#### Source passage:
Drum Brake Arms

FIELD OF THE INVENTION

The present invention relates to drum brake arms and more particularly to arms of a brake drum in a wheel for use in a two wheeled or a four wheeled vehicle.

BACKGROUND OF THE INVENTION

In some vehicles such as a scooter type motorcycle, the centre of either wheel is generally provided with a drum brake system comprising mainly of a brake drum, brake panel with retractable brake shoes and brake liner along with other components, to bring the moving vehicle to rest or to slow down the speed of vehicle on operation of the drum brake system. The brake panel (with brake shoes) is nested inside the brake drum to develop into a wheel hub in such a way that when the vehicle wheel rotates, the brake drum rotates along with the vehicle wheel and the brake panel remains static. Further the outer surface of the brake drum is connected to a rim of the said wheel through radial elongated projections referred hereto as brake drum arms.

Generally braking in such a drum brake system is achieved by manually operating a brake control lever on the vehicle handle bar resulting in pressing of brake shoes of the brake panel against the inner surface of the rotating brake drum. The friction thus produced between the brake shoes and the brake drum causes the wheel to decelerate and finally stop. This process is associated with generation of significant amount of thermal energy inside the wheel hub causing the rise in overall temperature of the brake drum. Therefore it is critical to keep the ambient temperature within the operable limit inside the brake drum.

#### Extracted entries:
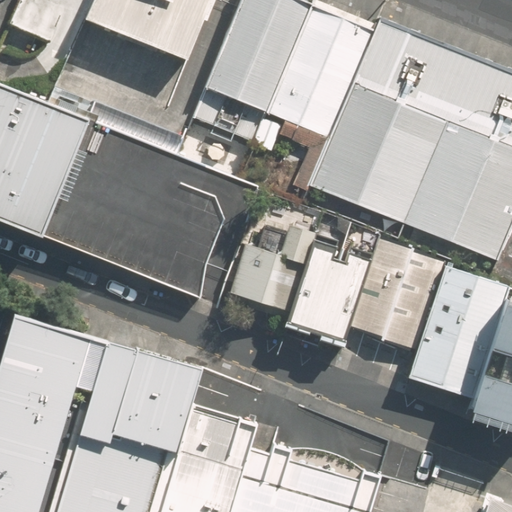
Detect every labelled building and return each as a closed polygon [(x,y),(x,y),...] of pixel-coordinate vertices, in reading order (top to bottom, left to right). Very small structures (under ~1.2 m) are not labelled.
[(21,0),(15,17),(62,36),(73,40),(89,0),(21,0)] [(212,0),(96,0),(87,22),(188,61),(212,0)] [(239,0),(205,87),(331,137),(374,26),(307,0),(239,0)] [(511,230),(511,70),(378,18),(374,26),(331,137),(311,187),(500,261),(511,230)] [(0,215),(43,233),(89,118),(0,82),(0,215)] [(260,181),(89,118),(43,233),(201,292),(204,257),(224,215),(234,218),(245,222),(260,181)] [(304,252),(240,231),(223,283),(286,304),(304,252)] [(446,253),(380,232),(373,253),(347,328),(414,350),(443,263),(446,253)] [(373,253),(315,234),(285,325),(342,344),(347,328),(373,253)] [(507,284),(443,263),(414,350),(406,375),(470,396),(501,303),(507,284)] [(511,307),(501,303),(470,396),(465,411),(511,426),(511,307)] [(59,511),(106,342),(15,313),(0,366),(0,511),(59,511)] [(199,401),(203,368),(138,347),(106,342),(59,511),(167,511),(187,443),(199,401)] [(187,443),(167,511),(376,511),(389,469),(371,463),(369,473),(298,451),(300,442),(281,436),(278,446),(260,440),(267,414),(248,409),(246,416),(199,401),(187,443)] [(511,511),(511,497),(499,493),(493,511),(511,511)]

==

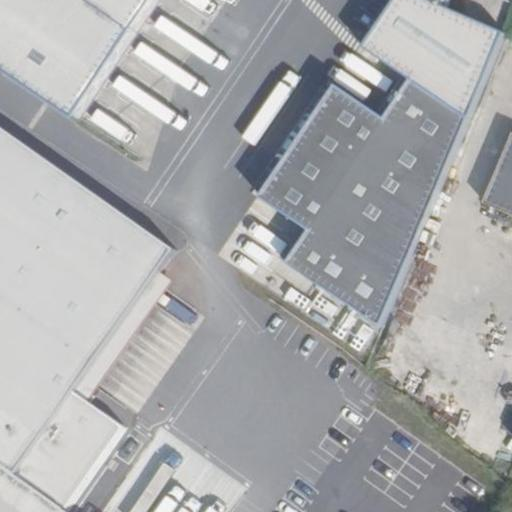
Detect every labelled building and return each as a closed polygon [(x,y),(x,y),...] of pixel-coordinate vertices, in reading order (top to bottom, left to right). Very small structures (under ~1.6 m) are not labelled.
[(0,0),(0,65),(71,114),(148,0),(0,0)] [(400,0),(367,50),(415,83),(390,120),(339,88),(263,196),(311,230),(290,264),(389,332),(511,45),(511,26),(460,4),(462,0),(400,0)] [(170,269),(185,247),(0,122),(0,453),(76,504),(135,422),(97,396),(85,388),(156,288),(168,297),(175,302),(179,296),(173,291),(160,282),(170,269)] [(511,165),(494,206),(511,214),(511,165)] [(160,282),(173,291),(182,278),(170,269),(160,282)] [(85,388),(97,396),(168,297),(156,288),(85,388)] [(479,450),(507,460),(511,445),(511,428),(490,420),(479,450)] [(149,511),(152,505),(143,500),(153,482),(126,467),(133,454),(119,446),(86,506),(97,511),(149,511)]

#### Goal of the exercise:
In the drum brake text, what connects the outer surface of the brake drum to the rim of the wheel?

#### Answer in full:
Radial elongated projections called brake drum arms.